Para o economista-chefe do Instituto de Estudos para o Desenvolvimento Industrial (Iedi), Edgard Pereira, a falta de pagamento dos créditos converteu o que era um incentivo num empecilho. 'É uma forma de estímulo à exportação que acabou virando contra', afirma. 'O crédito do ICMS acaba atuando como se fosse um imposto sobre a exportação, é um custo a mais para a empresa.'
A irracionalidade tributária acaba se refletindo no comportamento das exportações. O vice-presidente da Associação de Comércio Exterior do Brasil (AEB), José Augusto de Castro lembra que a falta de pagamento dos créditos do ICMS atinge mais fortemente os produtores de bens industrializados e poupa o exportador de produtos básicos. 'Estamos exportando menos óleo de soja para a China e exportando mais soja em grão', exemplificou. Como é uma matéria-prima, a soja em grão não gera créditos de ICMS e o negócio acaba sendo mais vantajoso.
O peso do crédito do ICMS gerou outra distorção na indústria, segundo Castro. 'A economia de escala foi revogada.' Para a média das empresas, só vale a pena exportar até 35% da produção. Acima disso, a quantidade de créditos gerada é um peso grande demais. Ele alertou que o problema começa a ocorrer também com tributos federais, como a Contribuição para o Financiamento da Seguridade Social (Cofins) e a Contribuição para o Programa de Integração Social (PIS). Ambos, antes cobrados sobre o faturamento, passaram a ser calculados da mesma forma que o ICMS, a cada etapa de produção.
Pereira contou que um grande empresário, cuja companhia é uma das líderes em vendas ao exterior, ficou surpreso ao constatar que a soma de créditos tributários a receber estava na casa dos bilhões. 'É um problema de grande magnitude', frisou. Segundo Paiva, quanto mais complexa é a cadeia de produção de um bem, maior é o crédito que acumula.
Os números coletados pelo governo federal mostram que perto de metade dos créditos a receber, aproximadamente R$ 7,5 bilhões, está em São Paulo. A Secretaria de Fazenda do Estado informa que vem fazendo um enorme esforço para quitar o estoque, e tem autorizado compensações no valor de R$ 200 milhões a cada mês.

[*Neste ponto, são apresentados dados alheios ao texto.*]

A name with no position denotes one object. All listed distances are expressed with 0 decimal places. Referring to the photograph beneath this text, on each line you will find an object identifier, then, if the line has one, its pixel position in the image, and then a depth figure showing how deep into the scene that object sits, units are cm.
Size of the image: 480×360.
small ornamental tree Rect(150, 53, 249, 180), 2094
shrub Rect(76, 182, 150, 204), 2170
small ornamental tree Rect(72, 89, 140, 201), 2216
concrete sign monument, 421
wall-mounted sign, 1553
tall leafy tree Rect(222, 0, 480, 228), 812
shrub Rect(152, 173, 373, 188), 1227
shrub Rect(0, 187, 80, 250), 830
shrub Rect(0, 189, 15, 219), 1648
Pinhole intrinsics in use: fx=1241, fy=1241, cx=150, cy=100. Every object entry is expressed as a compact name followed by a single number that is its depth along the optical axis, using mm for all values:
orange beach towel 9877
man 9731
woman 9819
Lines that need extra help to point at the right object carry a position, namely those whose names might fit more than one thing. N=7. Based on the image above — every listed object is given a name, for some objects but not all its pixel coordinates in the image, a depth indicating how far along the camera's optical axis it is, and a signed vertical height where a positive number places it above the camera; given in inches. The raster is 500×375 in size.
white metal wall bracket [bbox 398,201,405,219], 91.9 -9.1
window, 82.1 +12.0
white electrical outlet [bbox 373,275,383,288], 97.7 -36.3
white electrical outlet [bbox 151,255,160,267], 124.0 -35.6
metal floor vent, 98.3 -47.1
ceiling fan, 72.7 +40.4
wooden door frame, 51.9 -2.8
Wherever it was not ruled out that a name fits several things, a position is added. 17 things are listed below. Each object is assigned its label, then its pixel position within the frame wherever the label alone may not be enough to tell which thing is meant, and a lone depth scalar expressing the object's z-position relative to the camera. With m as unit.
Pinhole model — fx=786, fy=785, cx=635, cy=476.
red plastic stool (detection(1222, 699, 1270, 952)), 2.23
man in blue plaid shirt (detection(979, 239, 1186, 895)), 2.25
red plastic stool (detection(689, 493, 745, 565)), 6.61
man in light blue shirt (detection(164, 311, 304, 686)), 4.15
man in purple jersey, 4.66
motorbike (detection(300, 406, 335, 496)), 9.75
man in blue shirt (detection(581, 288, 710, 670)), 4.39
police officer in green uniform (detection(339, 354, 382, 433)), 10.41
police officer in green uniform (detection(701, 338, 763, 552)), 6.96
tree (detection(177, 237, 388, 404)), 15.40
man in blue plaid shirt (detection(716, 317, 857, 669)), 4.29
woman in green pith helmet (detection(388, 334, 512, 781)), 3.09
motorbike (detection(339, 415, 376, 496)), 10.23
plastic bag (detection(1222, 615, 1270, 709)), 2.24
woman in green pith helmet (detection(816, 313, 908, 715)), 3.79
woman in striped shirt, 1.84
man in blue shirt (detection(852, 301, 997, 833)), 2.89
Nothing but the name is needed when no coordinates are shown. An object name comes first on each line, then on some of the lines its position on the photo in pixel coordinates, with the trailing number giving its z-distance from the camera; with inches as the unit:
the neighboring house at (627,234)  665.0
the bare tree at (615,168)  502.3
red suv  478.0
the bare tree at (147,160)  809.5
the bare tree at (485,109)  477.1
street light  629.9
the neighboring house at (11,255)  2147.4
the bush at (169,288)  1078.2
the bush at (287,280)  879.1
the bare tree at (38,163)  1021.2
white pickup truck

O pagamento não é mais rápido porque a União tampouco vem fazendo sua parte, argumenta o governo paulista. O Estado diz que deveria receber R$ 4 bilhões dos cofres federais a cada ano, a título de repasses referentes à Lei Kandir (que isentou do ICMS a exportação de produtos básicos e semi-elaborados). Em vez disso, recebe apenas R$ 800 milhões. O valor dos repasses da Lei Kandir é um tema controverso entre os Estados e a União.
REFORMA
O governo federal havia feito uma proposta aos Estados para liquidar com os créditos de ICMS sobre o setor exportador. Seria criado um fundo, parcialmente alimentado pelo ICMS cobrado sobre importações e engordado também com repasses do governo federal. 'Mas é um desenho que, sozinho, gerou muita resistência', admitiu Paiva. 'A proposta gerava ganhadores e perdedores. Na prática, os Estados importadores líquidos financiariam os Estados exportadores.'
As negociações, que começaram em 2004, pararam no fim do ano passado, quando o governo decidiu enviar ao Congresso uma proposta ampla de reforma tributária. 'Agora, precisamos de um desenho para os créditos que se integre à reforma', explicou. A proposta de reforma tributária do governo ainda está em elaboração e não ficará pronta antes de agosto.
Para Castro, da AEB, a solução é simples: 'A União deveria ressarcir os Estados por esses créditos, porque os Estados não têm dinheiro.' O Iedi apresentou, no ano passado, uma proposta de securitizar os créditos. As empresas que possuem créditos poderiam transformá-las em títulos, que, por sua vez, poderiam ser comprados com desconto por outras empresas que pagam muito ICMS.